All the observation values are rather extreme / outliers in my dataset. This would explain why they are assigned probabilities so small that they are rounded to zero.


Solution

  • You should work with logs throughout, don't take the exponential so soon. For example, here's a change:

    logliks <- lapply(1:3, function(X) {
      log(w[X]) +  dnorm(y, x[X], sigma[X], log = TRUE)
     })
    

    Now, to evaluate expressions like probs1, you want to divide numerator and denominator by the biggest of the liks values, i.e. compute

    (liks[[1]]/biggest)/(liks[[1]]/biggest + liks[[2]]/biggest + liks[[3]]/biggest)
    

    but do it all on the log scale:

    logbiggest <- max(as.numeric(logliks))
    logprobs1 <- (logliks[[1]] - logbiggest) - 
      log( exp( logliks[[1]] - logbiggest ) 
        + exp(logliks[[2]] - logbiggest) 
        + exp(logliks[[3]] - logbiggest) )
    

    and similarly for logprobs2 and logprobs3. Since logbiggest is equal to one of the logliks, one of those exponentials will equal 1.0, and then it doesn't matter if the other ones underflow.

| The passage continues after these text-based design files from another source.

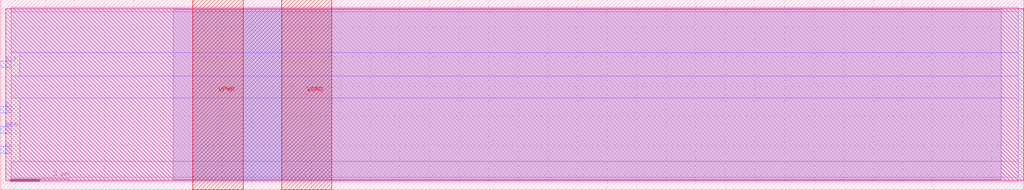
<source format=lef>
MACRO register
  CLASS BLOCK ;
  FOREIGN register ;
  ORIGIN 4.500 0.500 ;
  SIZE 34.590 BY 6.440 ;
  PIN CLK
    DIRECTION INPUT ;
    USE CLOCK ;
    ANTENNAGATEAREA 0.213000 ;
    PORT
      LAYER met1 ;
        RECT -4.500 3.630 -4.140 3.860 ;
    END
  END CLK
  PIN D
    DIRECTION INPUT ;
    USE SIGNAL ;
    ANTENNAGATEAREA 0.159000 ;
    PORT
      LAYER met1 ;
        RECT -4.500 2.090 -4.140 2.320 ;
    END
  END D
  PIN WEN
    DIRECTION INPUT ;
    USE SIGNAL ;
    ANTENNAGATEAREA 0.318000 ;
    PORT
      LAYER met1 ;
        RECT -4.500 1.410 -4.140 1.640 ;
    END
  END WEN
  PIN Q
    DIRECTION OUTPUT ;
    USE SIGNAL ;
    ANTENNAGATEAREA 0.159000 ;
    ANTENNADIFFAREA 0.429000 ;
    PORT
      LAYER met1 ;
        RECT -4.500 0.730 -4.140 0.960 ;
    END
  END Q
  PIN VPWR
    DIRECTION INOUT ;
    USE POWER ;
    PORT
      LAYER met4 ;
        RECT 2.000 -0.500 3.700 5.940 ;
    END
  END VPWR
  PIN VGND
    DIRECTION INOUT ;
    USE GROUND ;
    PORT
      LAYER met4 ;
        RECT 5.000 -0.500 6.700 5.940 ;
    END
  END VGND
  OBS
      LAYER nwell ;
        RECT -4.330 -0.190 30.090 5.630 ;
      LAYER li1 ;
        RECT -4.140 -0.085 29.900 5.525 ;
      LAYER met1 ;
        RECT -4.140 4.140 29.900 5.680 ;
        RECT -3.860 3.350 29.900 4.140 ;
        RECT -4.140 2.600 29.900 3.350 ;
        RECT -3.860 0.450 29.900 2.600 ;
        RECT -4.140 -0.240 29.900 0.450 ;
      LAYER met2 ;
        RECT 1.340 -0.170 29.330 5.610 ;
      LAYER met3 ;
        RECT 2.000 -0.170 6.700 5.610 ;
  END
END register
END LIBRARY


</source>
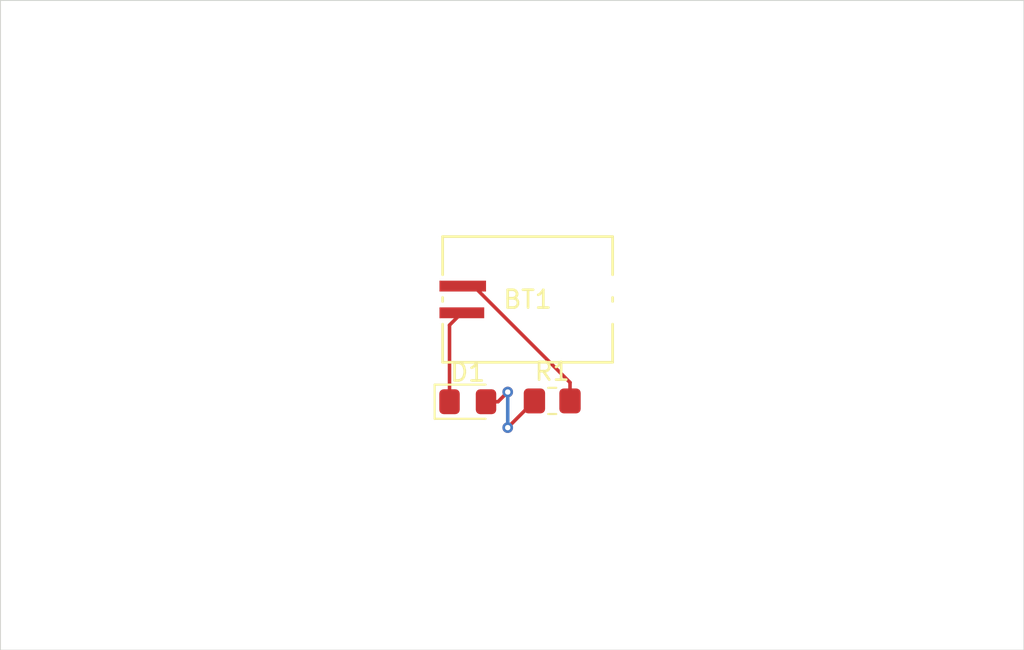
<source format=kicad_pcb>
(kicad_pcb
	(version 20240108)
	(generator "pcbnew")
	(generator_version "8.0")
	(general
		(thickness 1.6)
		(legacy_teardrops no)
	)
	(paper "A4")
	(title_block
		(title "Introductory PCB")
		(date "2024-10-31")
		(rev "1.1")
		(company "Formula Slug")
	)
	(layers
		(0 "F.Cu" signal)
		(31 "B.Cu" signal)
		(32 "B.Adhes" user "B.Adhesive")
		(33 "F.Adhes" user "F.Adhesive")
		(34 "B.Paste" user)
		(35 "F.Paste" user)
		(36 "B.SilkS" user "B.Silkscreen")
		(37 "F.SilkS" user "F.Silkscreen")
		(38 "B.Mask" user)
		(39 "F.Mask" user)
		(40 "Dwgs.User" user "User.Drawings")
		(41 "Cmts.User" user "User.Comments")
		(42 "Eco1.User" user "User.Eco1")
		(43 "Eco2.User" user "User.Eco2")
		(44 "Edge.Cuts" user)
		(45 "Margin" user)
		(46 "B.CrtYd" user "B.Courtyard")
		(47 "F.CrtYd" user "F.Courtyard")
		(48 "B.Fab" user)
		(49 "F.Fab" user)
		(50 "User.1" user)
		(51 "User.2" user)
		(52 "User.3" user)
		(53 "User.4" user)
		(54 "User.5" user)
		(55 "User.6" user)
		(56 "User.7" user)
		(57 "User.8" user)
		(58 "User.9" user)
	)
	(setup
		(pad_to_mask_clearance 0)
		(allow_soldermask_bridges_in_footprints no)
		(pcbplotparams
			(layerselection 0x00010fc_ffffffff)
			(plot_on_all_layers_selection 0x0000000_00000000)
			(disableapertmacros no)
			(usegerberextensions no)
			(usegerberattributes yes)
			(usegerberadvancedattributes yes)
			(creategerberjobfile yes)
			(dashed_line_dash_ratio 12.000000)
			(dashed_line_gap_ratio 3.000000)
			(svgprecision 4)
			(plotframeref no)
			(viasonmask no)
			(mode 1)
			(useauxorigin no)
			(hpglpennumber 1)
			(hpglpenspeed 20)
			(hpglpendiameter 15.000000)
			(pdf_front_fp_property_popups yes)
			(pdf_back_fp_property_popups yes)
			(dxfpolygonmode yes)
			(dxfimperialunits yes)
			(dxfusepcbnewfont yes)
			(psnegative no)
			(psa4output no)
			(plotreference yes)
			(plotvalue yes)
			(plotfptext yes)
			(plotinvisibletext no)
			(sketchpadsonfab no)
			(subtractmaskfromsilk no)
			(outputformat 1)
			(mirror no)
			(drillshape 1)
			(scaleselection 1)
			(outputdirectory "")
		)
	)
	(net 0 "")
	(net 1 "Net-(BT1--)")
	(net 2 "Net-(BT1-+)")
	(net 3 "Net-(D1-A)")
	(footprint "LED_SMD:LED_0805_2012Metric_Pad1.15x1.40mm_HandSolder" (layer "F.Cu") (at 95.255 94.545))
	(footprint "FS_3_Global_Footprint_Library:MS621FE-FL11E_SEC" (layer "F.Cu") (at 98.6182 88.7988))
	(footprint "Resistor_SMD:R_0805_2012Metric_Pad1.20x1.40mm_HandSolder" (layer "F.Cu") (at 100 94.5))
	(gr_rect
		(start 69 72)
		(end 126.5 108.5)
		(stroke
			(width 0.05)
			(type default)
		)
		(fill none)
		(layer "Edge.Cuts")
		(uuid "ae28865e-b92e-4ca7-bba4-f2c9b1220f3d")
	)
	(segment
		(start 94.23 90.241301)
		(end 94.23 94.545)
		(width 0.2)
		(layer "F.Cu")
		(net 1)
		(uuid "9ed437fb-0de1-4a6b-a5c4-ce08ea1016fa")
	)
	(segment
		(start 94.9225 89.548801)
		(end 94.23 90.241301)
		(width 0.2)
		(layer "F.Cu")
		(net 1)
		(uuid "e4e62e0b-8f25-42ac-8280-94e54bcfd404")
	)
	(segment
		(start 101 93.464201)
		(end 101 94.5)
		(width 0.2)
		(layer "F.Cu")
		(net 2)
		(uuid "17a23524-8e2f-4c1a-8141-3e46eb8eaf5f")
	)
	(segment
		(start 95.584598 88.048799)
		(end 101 93.464201)
		(width 0.2)
		(layer "F.Cu")
		(net 2)
		(uuid "3577eb5d-6207-4dbe-8c7a-19a9b25d74ef")
	)
	(segment
		(start 94.9733 88.048799)
		(end 95.584598 88.048799)
		(width 0.2)
		(layer "F.Cu")
		(net 2)
		(uuid "9480fc1a-7681-4760-8fff-793041b4d3d3")
	)
	(segment
		(start 96.955 94.545)
		(end 97.5 94)
		(width 0.2)
		(layer "F.Cu")
		(net 3)
		(uuid "07f9e53d-110a-49cd-b5af-88d9b34851e6")
	)
	(segment
		(start 97.5 96)
		(end 99 94.5)
		(width 0.2)
		(layer "F.Cu")
		(net 3)
		(uuid "9952306a-10b3-4e95-bb24-f505e000d517")
	)
	(segment
		(start 96.28 94.545)
		(end 96.955 94.545)
		(width 0.2)
		(layer "F.Cu")
		(net 3)
		(uuid "fc8b4b2c-db66-4cb7-b3c9-c6272d276af2")
	)
	(via
		(at 97.5 94)
		(size 0.6)
		(drill 0.3)
		(layers "F.Cu" "B.Cu")
		(net 3)
		(uuid "192db974-ccdd-40a4-ab7e-b499767d19de")
	)
	(via
		(at 97.5 96)
		(size 0.6)
		(drill 0.3)
		(layers "F.Cu" "B.Cu")
		(net 3)
		(uuid "9abea75e-1797-46bd-8da8-e7e0c6b67cc9")
	)
	(segment
		(start 97.5 94)
		(end 97.5 96)
		(width 0.2)
		(layer "B.Cu")
		(net 3)
		(uuid "0cc21b05-6cb6-43bc-9ef2-f2ec2a3e8e05")
	)
)

</source>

    Edited to add: numerical example

    You added data to your question. Here is the full calculation using your data. I don't get any zero probabilities, but most of them are very small:

    x <- c(0.7323412910, 0.7742235621, 0.4863889347)
    w <- c(0.008464, 0.083536, 0.908000)
    sigma <- c(0.08209500030, 0.08166088502, 0.09168991045)
    
    y <- c(4.667935371,  5.654500961,  4.383309364,  4.396201611,  4.452524185,  4.441100597,  4.890487194,  4.416962624,  5.241273880,  4.347382069,  4.867616177,  4.895996094,  4.592288494, -3.612523079,  4.817468166,  4.783963203,  4.541391850,  4.709537983,  5.227987289,  5.585811138,  4.497674942,  4.989979267,  4.489729881)
    
    probs <- matrix(NA, length(y), 3)
    
    for (i in seq_along(y)) {
      logliks <- lapply(1:3, function(X) {
        log(w[X]) +  dnorm(y[i], x[X], sigma[X], log = TRUE)
      })
      
      logbiggest <- max(as.numeric(logliks))
      
      logprobs1 <- (logliks[[1]] - logbiggest) - 
        log( exp( logliks[[1]] - logbiggest ) 
             + exp(logliks[[2]] - logbiggest) 
             + exp(logliks[[3]] - logbiggest) )
      
      logprobs2 <- (logliks[[2]] - logbiggest) - 
        log( exp( logliks[[1]] - logbiggest ) 
             + exp(logliks[[2]] - logbiggest) 
             + exp(logliks[[3]] - logbiggest) )
      
      logprobs3 <- (logliks[[3]] - logbiggest) - 
        log( exp( logliks[[1]] - logbiggest ) 
             + exp(logliks[[2]] - logbiggest) 
             + exp(logliks[[3]] - logbiggest) )
      
      probs[i, ] <- exp(c(logprobs1, logprobs2, logprobs3))
    }
    
    head(probs)
    #>              [,1]         [,2] [,3]
    #> [1,] 4.006975e-50 9.059815e-44    1
    #> [2,] 1.964023e-93 2.172199e-87    1
    #> [3,] 6.103586e-40 1.274113e-33    1
    #> [4,] 2.221979e-40 4.668064e-34    1
    #> [5,] 2.538854e-42 5.467829e-36    1
    #> [6,] 6.336084e-42 1.358276e-35    1
    

    Created on 2023-03-26 with reprex v2.0.2

    The last one is equal to 1 because of rounding; the others are very small numbers. This makes sense, because the y values are so much larger than the means, and the 3rd distribution has the largest variance: so the model predicts that all those outliers are likely drawn from that distribution. Multiply sigma by 10 and you'll get less extreme probabilities.